Au commencement était le verbe

L’an prochain vers les autres

© Oded Balilty, Front (Jaffa), 2017, Archival Pigment Print, 200 x 145 cm Courtesy: Zemack Contemporary Art, Tel Aviv

“Tu es juive, ne le dis à personne”, m’avait répété ma grand-mère.
Pourtant, enfant, puis toute jeune fille, elle avait vécu sans histoires avec ses voisins musulmans, parlait l’arabe, aimait sa ville de pêche, se mélangeait. Seulement, parce qu’en grandissant elle avait vu, entendu, ou qu’on lui avait raconté, des paroles rapportées, des menaces, des massacres, tous commis sur ceux qui comme elle étaient nés juifs, elle avait nourri une angoisse qu’elle, ou ses enfants, puissent un jour pâtir de cette identité en devenant à leur tour des victimes d’un antisémitisme. Pour cette raison, elle ne retournera sans doute jamais dans le pays où elle est née. Elle ne demandera pas non plus du pain noir aux marocains du marché de Noailles, de crainte que son accent ne la trahisse.

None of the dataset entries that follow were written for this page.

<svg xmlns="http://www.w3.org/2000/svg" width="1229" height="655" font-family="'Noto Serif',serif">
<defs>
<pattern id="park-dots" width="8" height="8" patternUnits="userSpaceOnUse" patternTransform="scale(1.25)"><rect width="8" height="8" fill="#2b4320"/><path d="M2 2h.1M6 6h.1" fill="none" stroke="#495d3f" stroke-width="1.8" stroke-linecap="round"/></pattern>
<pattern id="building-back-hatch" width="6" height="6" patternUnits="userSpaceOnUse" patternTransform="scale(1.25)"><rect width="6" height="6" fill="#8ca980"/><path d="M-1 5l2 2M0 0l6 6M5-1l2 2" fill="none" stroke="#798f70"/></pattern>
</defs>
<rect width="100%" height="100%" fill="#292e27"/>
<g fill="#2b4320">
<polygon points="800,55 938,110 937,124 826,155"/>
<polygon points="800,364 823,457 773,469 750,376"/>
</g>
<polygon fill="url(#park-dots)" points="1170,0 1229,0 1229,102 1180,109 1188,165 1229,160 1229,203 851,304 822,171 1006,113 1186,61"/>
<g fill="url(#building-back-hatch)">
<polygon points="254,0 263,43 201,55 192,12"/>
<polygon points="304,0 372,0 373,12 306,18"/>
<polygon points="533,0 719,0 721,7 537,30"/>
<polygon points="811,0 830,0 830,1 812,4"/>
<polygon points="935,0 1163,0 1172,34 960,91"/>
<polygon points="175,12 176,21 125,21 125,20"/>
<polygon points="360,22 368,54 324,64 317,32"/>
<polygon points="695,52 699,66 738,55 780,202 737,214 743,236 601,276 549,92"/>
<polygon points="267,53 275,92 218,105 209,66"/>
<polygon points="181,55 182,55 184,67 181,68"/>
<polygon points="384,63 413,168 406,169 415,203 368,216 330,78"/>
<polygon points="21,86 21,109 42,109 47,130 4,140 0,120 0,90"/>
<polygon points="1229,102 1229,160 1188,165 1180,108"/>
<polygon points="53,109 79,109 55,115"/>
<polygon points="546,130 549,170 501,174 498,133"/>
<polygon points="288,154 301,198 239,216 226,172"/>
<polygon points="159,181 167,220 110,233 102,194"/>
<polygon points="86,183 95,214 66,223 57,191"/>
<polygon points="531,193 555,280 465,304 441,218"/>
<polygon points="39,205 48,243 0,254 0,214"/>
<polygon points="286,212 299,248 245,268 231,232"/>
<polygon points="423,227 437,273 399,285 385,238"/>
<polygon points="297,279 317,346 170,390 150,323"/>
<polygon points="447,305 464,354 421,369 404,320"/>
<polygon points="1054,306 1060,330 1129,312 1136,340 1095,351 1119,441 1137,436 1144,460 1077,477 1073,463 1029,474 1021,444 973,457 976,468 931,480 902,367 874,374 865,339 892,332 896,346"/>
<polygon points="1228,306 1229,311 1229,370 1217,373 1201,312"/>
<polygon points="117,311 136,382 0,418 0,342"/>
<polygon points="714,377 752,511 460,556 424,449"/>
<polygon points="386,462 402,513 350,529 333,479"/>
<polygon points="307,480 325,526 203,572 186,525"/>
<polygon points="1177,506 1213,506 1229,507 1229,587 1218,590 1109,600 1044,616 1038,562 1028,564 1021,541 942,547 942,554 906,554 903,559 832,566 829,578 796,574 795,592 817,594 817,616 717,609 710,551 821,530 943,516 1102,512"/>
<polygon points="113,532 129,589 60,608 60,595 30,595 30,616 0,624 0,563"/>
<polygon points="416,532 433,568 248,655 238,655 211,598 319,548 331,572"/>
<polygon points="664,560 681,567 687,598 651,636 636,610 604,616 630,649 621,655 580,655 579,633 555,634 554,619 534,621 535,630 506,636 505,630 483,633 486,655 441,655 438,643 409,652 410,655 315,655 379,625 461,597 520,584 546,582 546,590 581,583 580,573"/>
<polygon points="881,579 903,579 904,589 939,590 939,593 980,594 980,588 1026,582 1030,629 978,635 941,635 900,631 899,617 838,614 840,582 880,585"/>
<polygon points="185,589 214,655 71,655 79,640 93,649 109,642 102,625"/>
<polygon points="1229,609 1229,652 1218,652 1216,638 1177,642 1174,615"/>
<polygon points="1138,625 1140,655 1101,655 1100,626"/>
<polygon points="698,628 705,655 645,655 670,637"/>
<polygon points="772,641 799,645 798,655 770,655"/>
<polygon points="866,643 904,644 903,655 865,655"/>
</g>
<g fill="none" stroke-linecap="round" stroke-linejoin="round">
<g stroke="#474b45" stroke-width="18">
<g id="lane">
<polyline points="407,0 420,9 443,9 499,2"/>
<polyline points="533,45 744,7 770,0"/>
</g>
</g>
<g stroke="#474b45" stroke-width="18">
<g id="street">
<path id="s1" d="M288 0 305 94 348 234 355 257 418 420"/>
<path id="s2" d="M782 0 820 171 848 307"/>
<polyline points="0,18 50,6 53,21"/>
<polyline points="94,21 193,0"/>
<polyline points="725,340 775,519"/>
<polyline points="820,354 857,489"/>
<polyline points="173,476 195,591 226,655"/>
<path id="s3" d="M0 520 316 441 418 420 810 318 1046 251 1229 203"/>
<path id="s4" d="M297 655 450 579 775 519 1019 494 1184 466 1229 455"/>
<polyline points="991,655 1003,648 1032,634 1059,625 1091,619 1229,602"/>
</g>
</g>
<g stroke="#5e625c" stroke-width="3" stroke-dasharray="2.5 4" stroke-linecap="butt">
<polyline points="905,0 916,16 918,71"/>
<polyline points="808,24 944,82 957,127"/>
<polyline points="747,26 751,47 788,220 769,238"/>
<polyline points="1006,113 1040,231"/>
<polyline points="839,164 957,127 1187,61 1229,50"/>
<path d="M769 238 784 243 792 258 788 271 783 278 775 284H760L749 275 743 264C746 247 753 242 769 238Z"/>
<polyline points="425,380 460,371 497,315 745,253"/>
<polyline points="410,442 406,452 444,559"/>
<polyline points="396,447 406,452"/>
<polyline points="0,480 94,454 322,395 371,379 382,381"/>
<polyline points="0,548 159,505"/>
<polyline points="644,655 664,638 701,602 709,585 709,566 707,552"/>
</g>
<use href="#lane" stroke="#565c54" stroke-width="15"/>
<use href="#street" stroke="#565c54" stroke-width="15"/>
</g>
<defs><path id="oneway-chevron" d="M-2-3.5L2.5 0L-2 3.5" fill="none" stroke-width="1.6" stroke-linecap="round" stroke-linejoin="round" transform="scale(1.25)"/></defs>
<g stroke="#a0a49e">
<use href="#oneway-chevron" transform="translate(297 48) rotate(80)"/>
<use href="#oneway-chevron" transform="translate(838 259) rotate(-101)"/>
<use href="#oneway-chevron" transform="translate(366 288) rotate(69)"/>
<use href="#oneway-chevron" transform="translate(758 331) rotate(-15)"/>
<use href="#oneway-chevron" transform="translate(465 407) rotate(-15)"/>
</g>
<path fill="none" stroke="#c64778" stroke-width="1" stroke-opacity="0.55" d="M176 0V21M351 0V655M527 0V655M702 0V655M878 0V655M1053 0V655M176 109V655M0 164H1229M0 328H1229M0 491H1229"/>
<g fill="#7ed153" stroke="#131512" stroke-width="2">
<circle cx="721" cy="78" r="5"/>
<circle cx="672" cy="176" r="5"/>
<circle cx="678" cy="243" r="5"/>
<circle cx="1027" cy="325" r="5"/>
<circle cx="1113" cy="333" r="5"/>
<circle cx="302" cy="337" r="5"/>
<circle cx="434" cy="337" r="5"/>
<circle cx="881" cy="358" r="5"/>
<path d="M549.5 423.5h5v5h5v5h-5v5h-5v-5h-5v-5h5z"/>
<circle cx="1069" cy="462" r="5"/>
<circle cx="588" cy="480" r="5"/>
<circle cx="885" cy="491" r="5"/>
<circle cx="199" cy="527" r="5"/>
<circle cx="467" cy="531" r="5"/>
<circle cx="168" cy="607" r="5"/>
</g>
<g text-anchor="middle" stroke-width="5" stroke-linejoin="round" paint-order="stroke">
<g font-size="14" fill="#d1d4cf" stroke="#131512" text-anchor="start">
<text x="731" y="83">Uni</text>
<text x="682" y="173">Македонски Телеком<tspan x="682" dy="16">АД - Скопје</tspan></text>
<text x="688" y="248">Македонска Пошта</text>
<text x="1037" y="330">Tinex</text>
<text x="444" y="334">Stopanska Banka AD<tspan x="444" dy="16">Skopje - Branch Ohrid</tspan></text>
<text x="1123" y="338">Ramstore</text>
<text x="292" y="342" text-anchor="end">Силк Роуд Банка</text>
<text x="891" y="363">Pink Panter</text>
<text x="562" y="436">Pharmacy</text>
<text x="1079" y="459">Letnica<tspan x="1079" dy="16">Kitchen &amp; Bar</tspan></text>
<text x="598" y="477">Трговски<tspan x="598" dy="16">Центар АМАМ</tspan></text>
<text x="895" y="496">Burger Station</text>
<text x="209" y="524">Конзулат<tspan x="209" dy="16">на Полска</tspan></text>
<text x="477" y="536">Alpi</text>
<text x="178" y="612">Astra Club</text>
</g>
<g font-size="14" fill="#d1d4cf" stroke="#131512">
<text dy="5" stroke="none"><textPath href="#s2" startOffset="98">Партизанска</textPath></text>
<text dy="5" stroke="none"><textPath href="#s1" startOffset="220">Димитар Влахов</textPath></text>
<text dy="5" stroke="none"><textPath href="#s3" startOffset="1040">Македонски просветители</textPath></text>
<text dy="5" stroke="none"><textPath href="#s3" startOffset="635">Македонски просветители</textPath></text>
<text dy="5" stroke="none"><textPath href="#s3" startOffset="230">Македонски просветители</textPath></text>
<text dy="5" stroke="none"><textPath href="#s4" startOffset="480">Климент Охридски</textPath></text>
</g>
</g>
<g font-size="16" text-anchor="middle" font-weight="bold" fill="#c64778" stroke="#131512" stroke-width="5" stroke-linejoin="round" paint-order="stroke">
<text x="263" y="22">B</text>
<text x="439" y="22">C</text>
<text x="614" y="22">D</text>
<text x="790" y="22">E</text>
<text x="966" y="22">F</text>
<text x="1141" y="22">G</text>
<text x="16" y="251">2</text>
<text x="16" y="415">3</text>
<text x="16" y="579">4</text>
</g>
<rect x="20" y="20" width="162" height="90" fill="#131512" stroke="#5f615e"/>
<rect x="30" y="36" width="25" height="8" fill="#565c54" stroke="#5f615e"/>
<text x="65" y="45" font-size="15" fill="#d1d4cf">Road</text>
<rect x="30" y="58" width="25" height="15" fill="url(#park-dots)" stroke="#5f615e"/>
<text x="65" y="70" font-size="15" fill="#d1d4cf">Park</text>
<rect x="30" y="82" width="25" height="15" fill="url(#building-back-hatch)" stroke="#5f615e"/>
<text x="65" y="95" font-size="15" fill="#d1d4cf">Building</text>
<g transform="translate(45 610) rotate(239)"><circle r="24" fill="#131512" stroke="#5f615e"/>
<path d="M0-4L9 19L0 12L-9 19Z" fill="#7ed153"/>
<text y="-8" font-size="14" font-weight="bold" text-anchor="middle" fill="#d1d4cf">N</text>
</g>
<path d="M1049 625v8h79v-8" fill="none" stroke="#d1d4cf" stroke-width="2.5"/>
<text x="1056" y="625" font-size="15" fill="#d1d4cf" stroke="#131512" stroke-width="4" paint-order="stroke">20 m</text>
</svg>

Petite, ma mère m’avait également intimé cette consigne. Comme dans toute famille juive, cette peur était transgénérationnelle. Chaque aîné se fait l’écho d’une mémoire traumatique collective en enseignant aux plus jeunes ce que cela signifie d’être juif et quelle responsabilité ces derniers doivent porter : travailler dur pour s’assimiler, si possible gagner de l’argent pour trouver de la sécurité et de la liberté, ne pas faire de vague, surtout ne pas se plaindre au risque de nous voir accusés de nous victimiser, ne pas vraiment en parler, regarder devant et toujours avancer.

Mais le monde a changé.

Si je porte moi aussi ce stigmate de l’inquiétude, il confine pour ma part davantage à la colère qu’à la psychose. Rarement je parle du fait d’être juive mais, si j’admire éperdument les valeurs qui m’ont été transmises, je crois que le mutisme dans lequel nous avons grandi nous enferme, nous dessert. Finalement, à force d’avoir voulu rester discrets, nous avons laissé la parole à d’autres pour parler de nous qui, souvent, servent au monde les topoï de l’antisémitisme et les propagent sans même parfois s’en rendre compte, ou en profitent pour nous effacer et ainsi diminuer notre propre vécu.

Aussi, à mesure que mes convictions se sont forgées, devenant notamment des luttes féministes, queer et antiraciste, je fus péniblement étonnée que dans mes propres cercles le combat contre l’antisémitisme soit au mieux minimisé, au pire invisibilisé. Que si j’allais manifester pour l’égalité des droits ou contre l’injustice toujours accompagnée de proches de toutes les origines ethniques, de toutes les religions, de toutes les orientations sexuelles, ce n’est qu’avec d’autres Juifs que je me rendais aux marches blanches commémoratives des meurtres perpétrés contre des citoyens français, juifs, et aux rassemblements contre l’antisémitisme. Ce dernier n’est jamais mentionné par mes amis antiracistes, ou seulement du bout des lèvres lorsqu’ils s’y sentent obligés – ces derniers sont pourtant heureux de se targuer d’être de toutes les luttes.

C’est ainsi qu’au regard de l’intersectionnalité de mon identité, j’ai constaté que le risque d’entrer dans une compétition victimaire était hors de propos : ma judéité est en réalité inconsciemment assimilée à la marque d’un privilège, ou le signe que j’appartiens au fond à une catégorie d’oppresseur. Or, comment une communauté comptant pour moins d’un pour cent de la population mondiale peut-elle être considérée comme une catégorie dominante ? Et comment la discrimination millénaire dont souffre celle-ci parvient-elle à être à ce point déniée ?

Il nous faut peut-être réadapter notre rapport au vivre-ensemble car, trop occupés à nous taire comme on nous l’a appris ou parce que nous avons fait l’expérience désagréable de voir notre parole sanctionnée, la perpétration du relativisme ou l’euphémisation de notre Réel, a continué, sans nous. À cet égard, et même si le pari est pascalien, il est urgent de nous réinvestir dans le combat contre l’antisémitisme en parlant de nous : en partageant, en expliquant, en éduquant nos proches non juifs qui pourront, à leur tour, sensibiliser les leurs.

Il m’apparaît donc urgent de ne plus laisser la question de ce qu’est être juif ni aux politiques qui l’instrumentalisent, ni aux antisémites qui la tronquent, ni à ceux qui se réinventent experts chaque semaine au gré des évènements et qui, pour quelque gloriole, attisent la haine selon le sens du vent qui leur convient le mieux.

Il nous faut prendre la parole et nous mobiliser pour que l’antisémitisme ne soit plus seulement l’affaire des Juifs mais, au même titre que le racisme, un enjeu pour tous.